From the Pennsylvania Game Commission
-- The Pennsylvania Board of Game Commissioners has approved hunting and trapping seasons and bag limits for 2009-10, including an antlerless deer license allocation for the 22 Wildlife Management Units and a new hunting hour table for the new license year.
Board Modifies expanded use of Crossbows
Commissioners gave final approval to a regulatory change that would allow hunters to use magnifying scopes on bows or crossbows during the archery deer and archery bear seasons. On March 5, in a notational vote, the Board gave preliminary approval to the modification.
At its January meeting, the Board gave final approval to a regulatory change to permit the use of crossbows in archery deer and bear seasons. Prior to that vote, however, the Board accepted an amendment to prohibit the use of magnifying scopes during the archery deer and bear seasons.
“Shortly after that vote, the agency began to receive significant public comment about that magnification prohibition,” said Carl G. Roe, Game Commission executive director. “The Board decided it would be appropriate to revisit this aspect of the recently approved use of crossbows in the state’s archery seasons.”
The amendment includes a sunset date for the expanded crossbow use remains in place.
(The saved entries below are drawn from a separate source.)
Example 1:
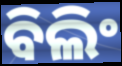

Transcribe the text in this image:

ବିଲିଂ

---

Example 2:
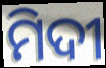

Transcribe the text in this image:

ମିଦୀ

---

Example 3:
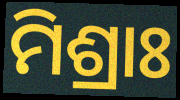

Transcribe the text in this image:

ମିଶ୍ରାଃ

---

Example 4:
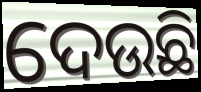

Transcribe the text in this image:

ଦେଉଛି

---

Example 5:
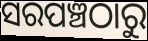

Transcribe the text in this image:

ସରପଞ୍ଚଠାରୁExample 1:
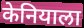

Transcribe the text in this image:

केनियाला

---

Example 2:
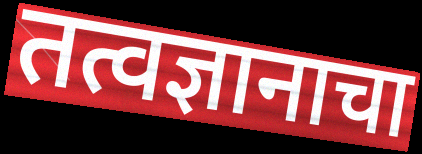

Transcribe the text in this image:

तत्वज्ञानाचा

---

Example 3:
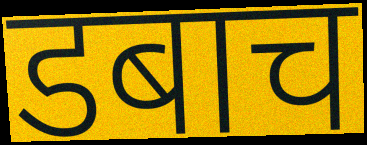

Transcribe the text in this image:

डबाच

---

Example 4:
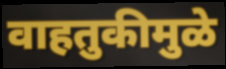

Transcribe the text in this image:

वाहतुकीमुळे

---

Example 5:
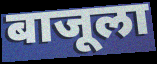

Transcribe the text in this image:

बाजूलाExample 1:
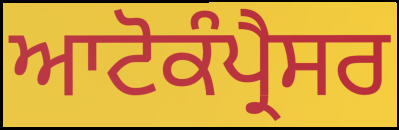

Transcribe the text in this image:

ਆਟੋਕੰਪ੍ਰੈਸਰ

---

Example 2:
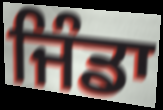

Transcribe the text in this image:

ਜਿੰਡਾ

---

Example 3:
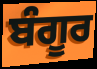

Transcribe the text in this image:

ਬੰਗੂਰ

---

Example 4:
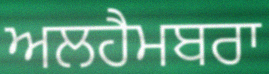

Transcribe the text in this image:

ਅਲਹੈਮਬਰਾ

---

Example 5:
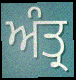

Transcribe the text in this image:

ਅੰਤ੍ਰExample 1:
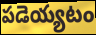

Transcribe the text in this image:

పడెయ్యటం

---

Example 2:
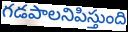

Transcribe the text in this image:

గడపాలనిపిస్తుంది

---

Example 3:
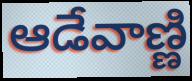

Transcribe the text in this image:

ఆడేవాణ్ణి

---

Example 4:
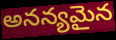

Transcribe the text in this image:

అనన్యమైన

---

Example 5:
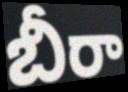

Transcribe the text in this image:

బీరా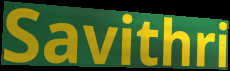
Savithri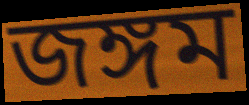
জঙ্গম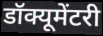
डॉक्यूमेंटरी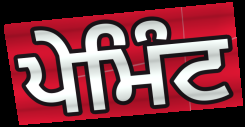
ਪੇਮਿੰਟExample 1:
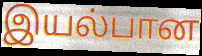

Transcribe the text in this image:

இயல்பான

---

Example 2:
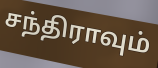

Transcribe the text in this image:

சந்திராவும்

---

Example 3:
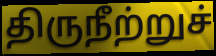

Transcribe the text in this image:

திருநீற்றுச்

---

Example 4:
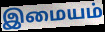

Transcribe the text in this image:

இமையம்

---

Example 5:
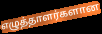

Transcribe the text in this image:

எழுத்தாளர்களானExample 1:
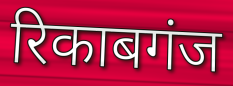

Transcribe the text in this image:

रिकाबगंज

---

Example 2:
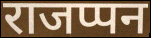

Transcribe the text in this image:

राजप्पन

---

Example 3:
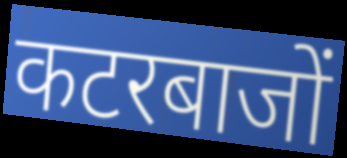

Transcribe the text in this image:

कटरबाजों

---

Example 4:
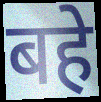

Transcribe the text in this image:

बहे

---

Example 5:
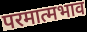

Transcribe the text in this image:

परमात्मभावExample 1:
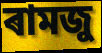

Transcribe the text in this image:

ৰামজু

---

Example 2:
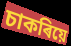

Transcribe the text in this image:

চাকৰিয়ে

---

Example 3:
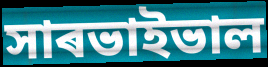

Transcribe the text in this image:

সাৰভাইভাল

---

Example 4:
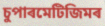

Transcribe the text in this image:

চুপাৰমেটিজিমৰ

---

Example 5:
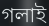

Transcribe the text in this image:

গলাইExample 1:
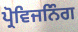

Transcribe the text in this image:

ਪ੍ਰੋਵਿਜਨਿੰਗ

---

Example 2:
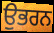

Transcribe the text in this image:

ਉਭਰਨ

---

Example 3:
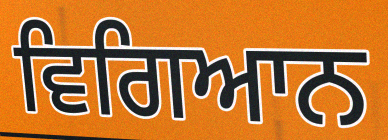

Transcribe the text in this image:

ਵਿਗਿਆਨ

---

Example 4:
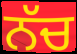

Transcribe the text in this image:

ਨੱਚ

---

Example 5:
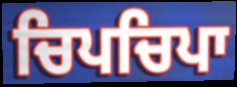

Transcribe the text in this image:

ਚਿਪਚਿਪਾ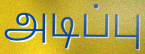
அடிப்புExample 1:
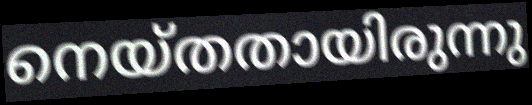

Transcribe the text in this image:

നെയ്തതായിരുന്നു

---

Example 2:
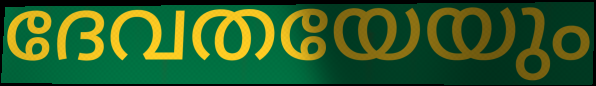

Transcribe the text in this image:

ദേവതയേയും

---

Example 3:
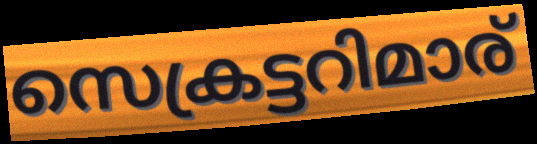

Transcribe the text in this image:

സെക്രട്ടറിമാര്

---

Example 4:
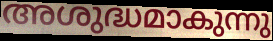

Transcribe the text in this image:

അശുദ്ധമാകുന്നു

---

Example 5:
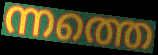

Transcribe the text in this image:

ന്നത്തെ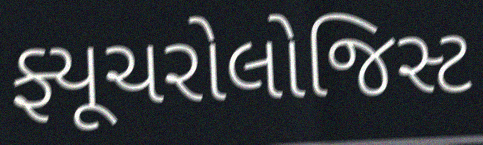
ફ્યૂચરોલોજિસ્ટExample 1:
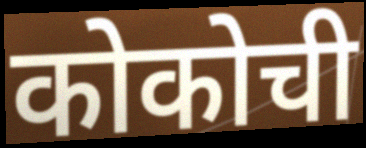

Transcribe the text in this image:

कोकोची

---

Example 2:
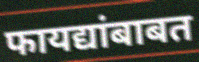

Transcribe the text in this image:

फायद्यांबाबत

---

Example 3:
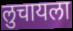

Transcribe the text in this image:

लुचायला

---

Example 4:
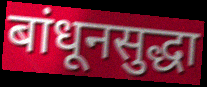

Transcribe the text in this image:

बांधूनसुद्धा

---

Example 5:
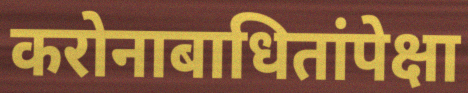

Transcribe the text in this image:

करोनाबाधितांपेक्षाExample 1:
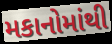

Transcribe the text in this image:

મકાનોમાંથી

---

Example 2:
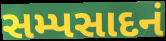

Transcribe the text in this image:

સમ્પસાદનં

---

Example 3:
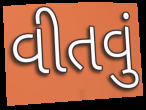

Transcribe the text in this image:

વીતવું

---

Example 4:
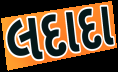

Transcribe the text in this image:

લદાદા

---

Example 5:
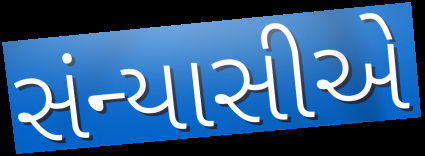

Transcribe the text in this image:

સંન્યાસીએ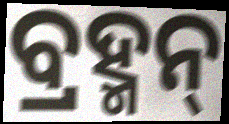
ବ୍ରହ୍ମନ୍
This provision will require a future Board to consider the impact of expanded use of crossbows, if any, before June 30, 2012, and whether the privilege should continue into the future.
For the 2009-10 seasons, a crossbow must have a peak drawn weight of at least 125 pounds, and a bolt must be equipped with a broadhead that has an outside diameter or width of at least 7/8 inches with at least two cutting edges on the same plane throughout the length of the cutting surface, and shall not exceed three inches in length. There is no maximum draw weight.
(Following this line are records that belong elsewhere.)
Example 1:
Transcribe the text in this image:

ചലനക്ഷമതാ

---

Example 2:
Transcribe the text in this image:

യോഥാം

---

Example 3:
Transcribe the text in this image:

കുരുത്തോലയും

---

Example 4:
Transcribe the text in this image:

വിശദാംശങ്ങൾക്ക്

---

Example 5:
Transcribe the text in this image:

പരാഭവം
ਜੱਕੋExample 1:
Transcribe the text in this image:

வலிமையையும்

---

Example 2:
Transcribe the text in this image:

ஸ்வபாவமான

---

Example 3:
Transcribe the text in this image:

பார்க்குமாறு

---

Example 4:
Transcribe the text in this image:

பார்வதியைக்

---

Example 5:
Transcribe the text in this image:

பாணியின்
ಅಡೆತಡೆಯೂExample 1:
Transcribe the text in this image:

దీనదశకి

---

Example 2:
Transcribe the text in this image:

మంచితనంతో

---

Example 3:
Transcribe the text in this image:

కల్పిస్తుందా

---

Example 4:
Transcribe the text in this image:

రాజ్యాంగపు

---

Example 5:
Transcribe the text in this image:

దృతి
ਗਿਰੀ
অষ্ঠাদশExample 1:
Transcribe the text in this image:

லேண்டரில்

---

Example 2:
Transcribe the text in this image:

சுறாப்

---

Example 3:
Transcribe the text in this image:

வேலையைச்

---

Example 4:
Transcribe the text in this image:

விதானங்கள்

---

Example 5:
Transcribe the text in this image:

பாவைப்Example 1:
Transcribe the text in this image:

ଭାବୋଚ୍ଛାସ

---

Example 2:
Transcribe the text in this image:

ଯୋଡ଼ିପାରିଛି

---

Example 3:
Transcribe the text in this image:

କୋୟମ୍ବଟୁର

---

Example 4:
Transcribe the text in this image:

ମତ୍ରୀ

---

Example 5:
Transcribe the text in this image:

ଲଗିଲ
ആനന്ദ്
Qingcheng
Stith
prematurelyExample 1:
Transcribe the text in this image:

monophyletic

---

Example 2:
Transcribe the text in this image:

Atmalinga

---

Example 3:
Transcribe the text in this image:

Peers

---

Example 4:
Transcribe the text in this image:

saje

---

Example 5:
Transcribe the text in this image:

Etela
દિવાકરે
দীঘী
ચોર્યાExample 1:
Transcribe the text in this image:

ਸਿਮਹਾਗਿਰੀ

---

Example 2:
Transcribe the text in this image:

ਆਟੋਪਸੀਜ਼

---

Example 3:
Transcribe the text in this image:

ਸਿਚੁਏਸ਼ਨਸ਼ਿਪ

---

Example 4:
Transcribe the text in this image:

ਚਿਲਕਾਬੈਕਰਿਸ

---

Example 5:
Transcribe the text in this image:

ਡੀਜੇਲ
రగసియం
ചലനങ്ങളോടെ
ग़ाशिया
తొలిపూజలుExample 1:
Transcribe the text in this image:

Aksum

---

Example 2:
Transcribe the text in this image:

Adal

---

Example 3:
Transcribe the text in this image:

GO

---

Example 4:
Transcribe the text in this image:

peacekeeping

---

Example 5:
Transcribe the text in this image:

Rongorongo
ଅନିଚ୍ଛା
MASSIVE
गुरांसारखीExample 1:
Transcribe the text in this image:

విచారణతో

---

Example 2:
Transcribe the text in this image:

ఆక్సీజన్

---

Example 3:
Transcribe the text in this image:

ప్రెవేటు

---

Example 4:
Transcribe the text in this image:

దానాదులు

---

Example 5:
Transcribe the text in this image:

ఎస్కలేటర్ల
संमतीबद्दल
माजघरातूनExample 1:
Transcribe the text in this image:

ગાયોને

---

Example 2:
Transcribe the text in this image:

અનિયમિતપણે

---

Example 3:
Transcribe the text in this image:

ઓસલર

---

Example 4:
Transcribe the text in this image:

Crossbows may only be used during the early and late muzzleloader season when they overlap with archery seasons and an archery license is required.
Deer Seasons to be similar for 2009-10
The 2009-10 seasons retain all of the opportunities provided in the past to address the goals of the agency’s deer management plan. The only significant change was the extension of the late flintlock season for Wildlife Management Units (WMUs) 2B, 5C and 5D to run from Dec. 26 to Jan. 23.
Hunters in WMUs 2D, 2G, 3C and 4B will again have a five-day, antlered deer only season starting the Monday after Thanksgiving, followed immediately by seven days of concurrent, antlered and antlerless deer hunting. The proposed package retains the two-week (12-day) concurrent, antlered and antlerless season in the remaining 18 WMUs.
On April 20, the Board received a presentation by the Bureau of Wildlife Management regarding the study that has begun to evaluate the impact of split seasons in WMUs 2D, 2G, 3C and 4B on hunter success rates for future use as a new management tool. (For more information on the study, visit the agency website at www.pgc.state.pa.us.
Roe noted that, in 2008, the four WMUs chosen for this split season were because: WMUs 2G and 4B have ongoing deer research in them; WMU 2D is an area where antler restrictions are set at four points on one side, and is where the agency previously had deer research conducted; and WMU 3C is an area where antler restrictions are set at three points on one side, and is an area of the state where no extensive deer research has been conducted.
“Antlerless deer harvest versus number of days of opportunity, or the overall season length, will be evaluated, and we will conduct annual surveys of hunters to address other aspects of the program,” Roe said. “Stakeholders may be able to provide input by sharing whether they’d like more opportunity via time, such as two weeks or more, or more people involved through perhaps more tags and shorter seasons.”
The Deer Management Assistance Program (DMAP) that addresses landowner deer management objectives within WMUs remains in place. Hunters with DMAP antlerless deer permits may use them during any established deer season, and will continue to be permitted to harvest antlerless deer from Nov. 30-Dec. 12 in WMUs 2D, 2G, 3C and 4B.
“DMAP provides a tool to harvest antlerless deer on specific properties to lessen deer impacts for landowners and the habitat,” Roe said. Fees for DMAP permits are $10 for residents and $35 for nonresidents.
Antlerless deer license allocations also approved
Antlerless license allocations for each of the 22 Wildlife Management Units (WMUs) were approved, and will be based on measurements of deer health, habitat health and level of deer-human conflicts based on Citizen Advisory Committee (CAC) input, as well as deer population trends.
The agency seeks a decrease in the population trends in WMUs 2B, 5C and 5D, which are the three most developed areas of the state. Based on CAC input, and supported by scientific measurements, the agency is continuing to allow for an increase in the population trend in WMUs 4E and 5A. In all other WMUs, the agency continues to seek stabilization of population trends. The only WMU to see an increase in its allocation is WMU 5C, which increased from 92,000 last year to 113,000 for the 2009-10 seasons.
More detailed information for each WMU allocation will be posted on the agency’s website in the near future.